Tighter public policy – reaction to lack of resources
On February 26th, at the Council for Business Development meeting President Lukashenko said that he would persecute any attempts by businesses to participate in politics.
Lack of human and financial resources forces President Lukashenko to tighten his policy towards business and government as well as the internal governmental policies. However, neither nomenclature, nor business yet show any signs of opposition to the ruling group.
Lukashenka’s harsh statements are a forced reaction to the lack of resources in the Belarusian economy. He send a warning not only to businesses, but to the government too: on March 1st he threatened to sack all those who failed to fulfill the ambitious plan for economic growth in 2013. In particular, the President pointed that the government’s assessment of investments in the economic modernization were overestimated by 25% and demanded spending cuts.
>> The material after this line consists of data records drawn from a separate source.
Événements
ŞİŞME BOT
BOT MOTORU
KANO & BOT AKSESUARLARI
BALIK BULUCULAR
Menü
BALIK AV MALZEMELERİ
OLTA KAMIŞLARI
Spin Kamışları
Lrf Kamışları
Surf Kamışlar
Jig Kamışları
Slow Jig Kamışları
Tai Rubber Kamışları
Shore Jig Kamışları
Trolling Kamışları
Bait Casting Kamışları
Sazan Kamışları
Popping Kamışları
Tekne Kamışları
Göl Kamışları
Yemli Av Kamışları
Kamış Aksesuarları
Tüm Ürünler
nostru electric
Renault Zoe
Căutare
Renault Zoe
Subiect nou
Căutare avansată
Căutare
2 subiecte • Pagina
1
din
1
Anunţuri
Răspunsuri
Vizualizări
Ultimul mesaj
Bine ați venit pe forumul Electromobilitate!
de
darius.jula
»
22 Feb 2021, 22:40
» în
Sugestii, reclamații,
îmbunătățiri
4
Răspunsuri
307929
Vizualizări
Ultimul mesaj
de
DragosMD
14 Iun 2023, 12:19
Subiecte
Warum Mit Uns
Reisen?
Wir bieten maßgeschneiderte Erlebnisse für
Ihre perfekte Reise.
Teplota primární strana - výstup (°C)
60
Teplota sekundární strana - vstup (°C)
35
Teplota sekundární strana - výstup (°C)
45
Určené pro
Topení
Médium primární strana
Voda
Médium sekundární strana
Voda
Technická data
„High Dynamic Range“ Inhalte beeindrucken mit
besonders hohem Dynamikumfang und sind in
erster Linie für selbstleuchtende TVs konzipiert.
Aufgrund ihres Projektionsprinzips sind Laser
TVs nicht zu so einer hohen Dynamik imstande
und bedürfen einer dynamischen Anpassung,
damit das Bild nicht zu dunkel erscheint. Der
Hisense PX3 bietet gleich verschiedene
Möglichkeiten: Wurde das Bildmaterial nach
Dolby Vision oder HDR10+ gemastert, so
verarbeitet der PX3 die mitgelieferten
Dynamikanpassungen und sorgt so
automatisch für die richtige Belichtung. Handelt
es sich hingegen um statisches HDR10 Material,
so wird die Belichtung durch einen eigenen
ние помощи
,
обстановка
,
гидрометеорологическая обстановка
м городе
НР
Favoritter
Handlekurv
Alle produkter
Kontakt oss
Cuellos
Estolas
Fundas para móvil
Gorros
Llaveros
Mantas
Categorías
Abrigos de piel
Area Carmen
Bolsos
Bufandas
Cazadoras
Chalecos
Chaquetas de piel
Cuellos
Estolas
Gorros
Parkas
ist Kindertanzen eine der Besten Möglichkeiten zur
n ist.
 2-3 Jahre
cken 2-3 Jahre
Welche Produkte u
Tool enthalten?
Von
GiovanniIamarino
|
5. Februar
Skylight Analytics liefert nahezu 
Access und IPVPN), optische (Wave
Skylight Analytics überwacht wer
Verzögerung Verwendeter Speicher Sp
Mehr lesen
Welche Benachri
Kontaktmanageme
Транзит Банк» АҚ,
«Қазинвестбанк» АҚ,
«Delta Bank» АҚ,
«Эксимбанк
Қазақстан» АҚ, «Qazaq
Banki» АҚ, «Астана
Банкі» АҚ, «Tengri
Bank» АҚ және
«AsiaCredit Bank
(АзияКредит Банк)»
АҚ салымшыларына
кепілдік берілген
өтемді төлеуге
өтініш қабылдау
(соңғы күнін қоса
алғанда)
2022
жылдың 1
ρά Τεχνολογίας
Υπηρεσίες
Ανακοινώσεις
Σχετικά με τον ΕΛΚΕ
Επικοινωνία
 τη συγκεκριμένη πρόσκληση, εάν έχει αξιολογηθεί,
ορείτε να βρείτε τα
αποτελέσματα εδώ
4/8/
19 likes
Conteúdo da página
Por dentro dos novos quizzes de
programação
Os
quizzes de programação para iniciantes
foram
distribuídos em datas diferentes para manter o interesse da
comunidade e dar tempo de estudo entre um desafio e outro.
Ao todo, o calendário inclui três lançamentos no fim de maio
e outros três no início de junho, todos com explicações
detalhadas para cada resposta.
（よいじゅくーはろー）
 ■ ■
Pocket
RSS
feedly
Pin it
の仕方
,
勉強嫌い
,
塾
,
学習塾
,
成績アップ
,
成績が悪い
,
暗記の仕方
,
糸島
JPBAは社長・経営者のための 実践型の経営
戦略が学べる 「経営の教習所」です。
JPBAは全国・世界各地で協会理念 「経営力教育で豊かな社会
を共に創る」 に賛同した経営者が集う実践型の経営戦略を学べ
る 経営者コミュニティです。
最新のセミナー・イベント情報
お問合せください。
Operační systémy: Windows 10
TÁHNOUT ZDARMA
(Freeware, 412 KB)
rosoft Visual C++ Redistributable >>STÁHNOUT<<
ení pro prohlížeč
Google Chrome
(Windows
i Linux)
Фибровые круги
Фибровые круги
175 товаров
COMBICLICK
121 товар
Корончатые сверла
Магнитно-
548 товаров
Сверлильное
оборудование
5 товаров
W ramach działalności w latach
This behavior is typical of Alexander Lukashenko as he is definitely preparing for the next presidential election in 2015, therefore he tightens both, the internal discipline in the nomenclature and business elites (threating of reprisals), and the voters’ trust (by usual populist and indicative devastating critique of bureaucracy).
However, it should be noted that the President is not only limited in financial resources, but also lack trust to his assistants who are responsible for monitoring compliance with his orders. The most striking example is the case of the former head of the National Bank, 72-year old Peter Prokopovich, who in the last few months was empowered as Deputy Prime Minister, appointed responsible for the implementation of the industrial modernization programme, as well as the Representative of Belarus to the Eurasian Economic Commission, and, finally, as Chairman of the Board in the Business Development Council.
Thus, President Lukashenko’s harsh statements should be regarded as a demonstration of power, and as an attempt to compensate for an acute shortage of financial and human resources in the government. At the same time, neither the President’s environment, nor the Belarusian business show interest in exploiting the government’s weaknesses. Law enforcement agencies remain under the President’s control and yet effectively neutralize all the disloyalty manifestations.
During searches of social and "green" activists and anarchists, law enforcement has seized computers, mobile phones and publications. The authorities have also exerted additional pressure on supporters of unauthorized street protests and independent lawyers, who represented defendants in the White Legion case. The security services have stepped up the persecution of opponents before the street protests announced by the opposition. Apparently, the Belarusian authorities aspire that participants in street protests would reduce in number and that the low interest of the population to socio-political agenda before the local election campaign would retain.